That's actually the place to start: your risk.
Everybody has a different risk profile, and you should do some thinking about yours. Think about the types of data that you have on your computers, phones, and various devices:
- Each of these has an operating system, which actually takes up quite a lot of disk space. However, as long as you can re-install (say, from a recovery partition), you probably don't have much risk here. Quick way to check: if your device has a "factory reset" or equivalent sort of feature, you're probably good to go. Personally, I wouldn't back this up because resetting will cause the system to download all the updates since it was installed. Importance level: LOW.
- You will have some sort of documents - letters, budget spreadsheets, taxes, that sort of thing. Recreating this will be a royal pain in the tail end, so you will want to save this. It's also probably not much data - you won't need a lot of space for this. IMPORTANT NOTE: if this data is for a business that you run than this is MUCH more important. Importance level: HIGH.
- Photographs are often times irreplaceable. They also take up a lot more room than other documents. Importance level: VERY HIGH.
- Music (and video) files are the biggest consumer of disk space - the rule of thumb is that MP3 music requires 1 Mbyte of disk space for every minute of music. That's 1 GB of disk for 20 albums. If you are like me and buy music on CDs (I LOVE used CD stores) than you already have a backup for this. If you like to buy music from iTunes, then if you burn it to CD you will also have this backup. Otherwise, your backup needs will get much bigger. Importance level: NONE (music on CD) or HIGH (iTunes).
So for the Borepatch household, our backup needs are modest - a fairly small size for documents and a larger one for photographs.
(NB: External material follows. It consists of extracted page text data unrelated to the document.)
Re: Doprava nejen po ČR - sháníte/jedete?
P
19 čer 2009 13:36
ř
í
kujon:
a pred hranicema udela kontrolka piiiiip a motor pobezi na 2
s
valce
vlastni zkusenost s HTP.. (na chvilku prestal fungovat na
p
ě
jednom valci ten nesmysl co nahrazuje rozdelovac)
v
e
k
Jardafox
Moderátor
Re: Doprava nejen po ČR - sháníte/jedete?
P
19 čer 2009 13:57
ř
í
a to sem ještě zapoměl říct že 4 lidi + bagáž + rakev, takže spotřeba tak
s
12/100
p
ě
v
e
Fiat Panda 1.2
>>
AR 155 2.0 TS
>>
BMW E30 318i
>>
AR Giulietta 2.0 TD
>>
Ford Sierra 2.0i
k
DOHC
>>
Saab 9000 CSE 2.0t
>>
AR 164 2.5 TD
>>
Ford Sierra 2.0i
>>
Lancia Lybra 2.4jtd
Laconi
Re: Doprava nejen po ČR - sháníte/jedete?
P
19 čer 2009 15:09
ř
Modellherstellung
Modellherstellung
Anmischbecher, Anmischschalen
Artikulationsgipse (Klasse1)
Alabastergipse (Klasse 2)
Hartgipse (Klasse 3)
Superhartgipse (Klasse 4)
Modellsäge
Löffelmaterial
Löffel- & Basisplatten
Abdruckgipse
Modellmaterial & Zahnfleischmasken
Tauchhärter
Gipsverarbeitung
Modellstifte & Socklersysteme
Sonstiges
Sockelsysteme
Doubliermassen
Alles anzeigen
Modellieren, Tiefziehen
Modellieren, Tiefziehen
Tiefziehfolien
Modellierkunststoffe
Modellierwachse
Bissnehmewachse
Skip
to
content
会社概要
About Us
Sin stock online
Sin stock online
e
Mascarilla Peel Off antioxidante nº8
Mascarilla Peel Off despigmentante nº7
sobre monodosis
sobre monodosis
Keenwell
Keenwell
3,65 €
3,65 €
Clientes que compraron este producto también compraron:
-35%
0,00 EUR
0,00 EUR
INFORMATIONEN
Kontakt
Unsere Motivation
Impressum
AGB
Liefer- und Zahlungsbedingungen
None at all for OS or music. As an example, the laptop I'm writing this port on only has a couple Gigabytes of music (I haven't loaded much) but almost 8 GB of photos.
Note that your mileage absolutely can vary, perhaps by a lot.
Also, and this is important - you need to calculate this for every computer and phone you have. You will have some homework to do before you can start even thinking about what device to get to back the data up. I mean, how frustrating would it be to buy a shiny new storage thingy and find out that it's too small?
Remember, too, that the number of devices that you have will grow over time. You will need more room on your backup device in the future than you need today, just because you have more devices. You will also need more room because you will accumulate more data over time. Since I don't want to replace my backup device very often, I like to have maybe ten times as much data as I think I need.
For Castle Borepatch, all the devices add up to probably 200 GB - almost all of this is music and photos. This means that I need 2 Terabytes of backup space. It sounds like a lot, but it really isn't. Here's one that you can get for a little over $150:
It's a Western Digital WD MyCloud Personal which comes in 2TB, 3TB, and 4TB versions. It will plug into your home router so all your computers will be able to connect to it over WiFi. There are other choices as well, lots of them good.
So you've calculated how much backup space you need that will give you sufficient future growth room. You've found a decent device for not too much money. This will give you one backup location. If your house burns down, you will lose not only the computers with their data but the backup device as well. Part II of this series will discuss off-site backup to address this.
Part III will discuss what software you can get to make backing up your data automatic. If you have to remember to back up, you will forget, and that's when you lose data.
UPDATE 9 January 2018 10:51: I can no longer recommend Western Digital. However, there are a number of vendors selling similar products.